To make arbitrary K work (assuming N is still divisible by tile_size, thus workgroup/subgroup sizes and max workgroup/subgroup sizes are all equal to tile_size), note that on the last iteration of k-loop there may be (if K isn't divisible by tile_size) less than tile_size elements of a left, yet all work items in the subgroup (with respective i) access this incomplete "tile". This results in out-of-bounds access when calculating tile_a. Also there are redundant t-loop iterations, since each of them corresponds to multiplying by one a element in the current tile, which is smaller than tile_size. We can avoid it like this:
for( int k = 0; k < K; k += tile_size )
{
const int a_tile_size = std::min(tile_size, K - k);
const int tile_a = i < a_tile_size ? matrix_a[m * K + k + i] : 0;
for( int t = 0; t < a_tile_size; ++t )
sum += sycl::group_broadcast( sg, tile_a, t ) *
matrix_b[(k + t) * N + n];
}
matrix_c[m * N + n] = sum;
With this, to also make arbitrary N work, we have 2 options:
nd_range global size up to be divisible by 1 x tile_size, i.e., sycl::nd_range< 2 >{ { M, (N + tile_size - 1) / tile_size * tile_size }, { 1, tile_size } }. Then some n in the kernel are out of bounds for matrices b and c, so we have to defend against that:
for( int k = 0; k < K; k += tile_size )
{
const int a_tile_size = std::min(tile_size, K - k);
const int tile_a = i < a_tile_size ? matrix_a[m * K + k + i] : 0;
for( int t = 0; t < a_tile_size; ++t )
sum += sycl::group_broadcast( sg, tile_a, t ) *
(n < N ? matrix_b[(k + t) * N + n] : 0);
}
if (n < N)
matrix_c[m * N + n] = sum;
nd_range as it is and allow remainder workgroup size (and thus, equal to it, its sole subgroup size denoted sg_size below) to be less than tile_size. Then, in these subgroups, we need to handle a tiles sized sg_size and remainders (that's why we made fix for arbitrary K first, otherwise we'd need to rely on K being divisible by sg_size here):
const int sg_size = sg.get_local_range()[0];
for( int k = 0; k < K; k += sg_size )
{
const int a_tile_size = std::min(sg_size, K - k);
const int tile_a = i < a_tile_size ? matrix_a[m * K + k + i] : 0;
for( int t = 0; t < a_tile_size; ++t )
sum += sycl::group_broadcast( sg, tile_a, t ) * // No UB because t < sg_size
matrix_b[(k + t) * N + n];
}
matrix_c[m * N + n] = sum;
The changes in these 2 variants are orthogonal, but there's no need to apply them both. For "remainder" columns of b (if any) work items of corresponding subgroups (there will be M such subgroups, each corresponding to multiplying 1 row of a by these columns, each column having a dedicated work item) will each execute K iterations of the inner t-loop. In variant 1, these iterations have an additional check for n < N, which will likely cause worse performance, while variant 2 doesn't suffer from this, but requires non-uniform workgroup sizes, which your GPU doesn't support.

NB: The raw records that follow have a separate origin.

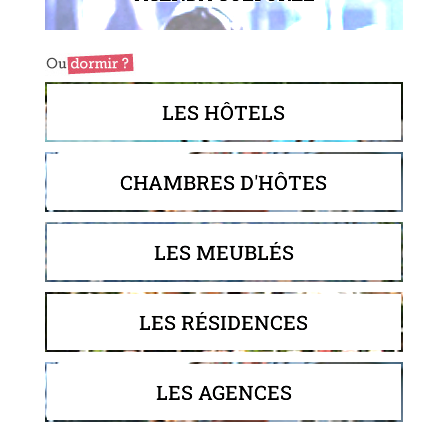
LES HÔTELS
CHAMBRES D'HÔTES
LES MEUBLÉS
LES RÉSIDENCES
LES AGENCES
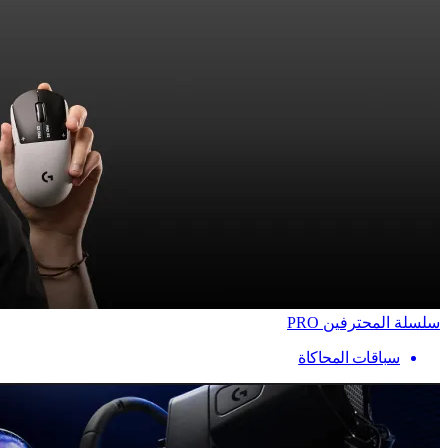
سلسلة المحترفين PRO
سباقات المحاكاة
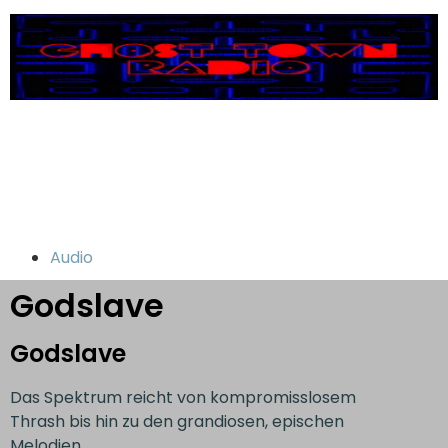
Audio
Godslave
Godslave
Das Spektrum reicht von kompromisslosem
Thrash bis hin zu den grandiosen, epischen
Melodien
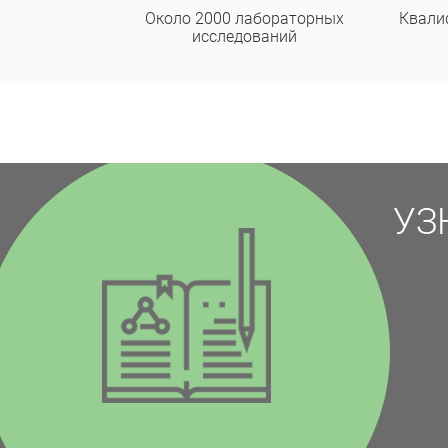
Около 2000 лабораторных
Квали
исследований
УЗ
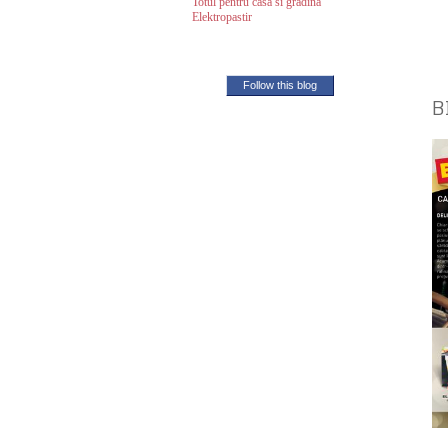
Totul pentru casa si gradina
Elektropastir
Follow this blog
B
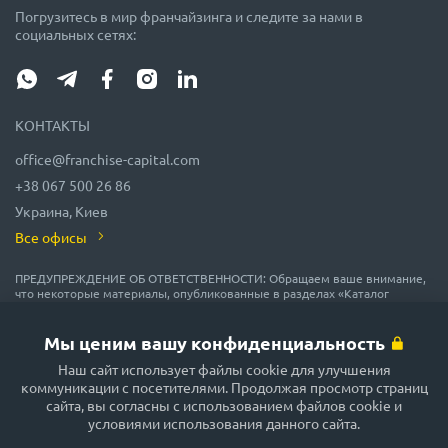
Погрузитесь в мир франчайзинга и следите за нами в
социальных сетях:
КОНТАКТЫ
office@franchise-capital.com
+38 067 500 26 86
Украина, Киев
Все офисы
ПРЕДУПРЕЖДЕНИЕ ОБ ОТВЕТСТВЕННОСТИ: Обращаем ваше внимание,
что некоторые материалы, опубликованные в разделах «Каталог
франшиз», «Блог» и «Календарь мероприятий» на сайте FRANCHISE
CAPITAL, часто размещаются представителями франшиз на правах
рекламы или получены на безвозмездной основе из источников,
Мы ценим вашу конфиденциальность
которые мы считаем надежными, но их точность и полнота не
гарантируются! В соответствии с законодательством, администрация
Наш сайт использует файлы cookie для улучшения
сайта FRANCHISE CAPITAL не гарантирует и не обещает в будущем
коммуникации с посетителями. Продолжая просмотр страниц
доходности никаких вложений, не дает гарантии надежности
сайта, вы согласны с использованием файлов cookie и
возможных инвестиций и стабильности размеров возможных доходов.
условиями использования данного сайта.
Сайт FRANCHISE CAPITAL не несёт никакой ответственности за
опубликованную информацию. Будьте внимательны и принимайте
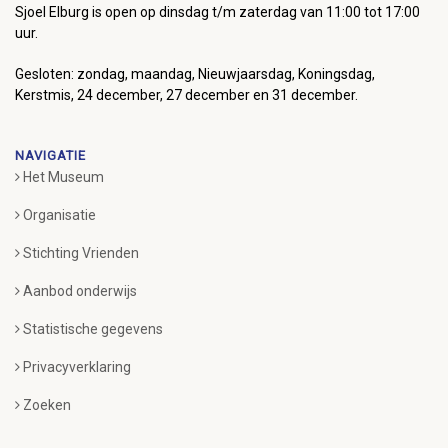
Sjoel Elburg is open op dinsdag t/m zaterdag van 11:00 tot 17:00
uur.
Gesloten: zondag, maandag, Nieuwjaarsdag, Koningsdag,
Kerstmis, 24 december, 27 december en 31 december.
NAVIGATIE
Het Museum
Organisatie
Stichting Vrienden
Aanbod onderwijs
Statistische gegevens
Privacyverklaring
Zoeken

Finally, note that if you choose variant 2, there's only 1 thing still making condition 1 a neccessity. If we properly define i as index within subgroup (i.e., sg.get_local_linear_id()) rather than index within workgroup, the code will work for any workgroup and subgroup sizes, but it's best to make max workgroup size a multiple of max subgroup size to avoid unneccesary remainder subgroups.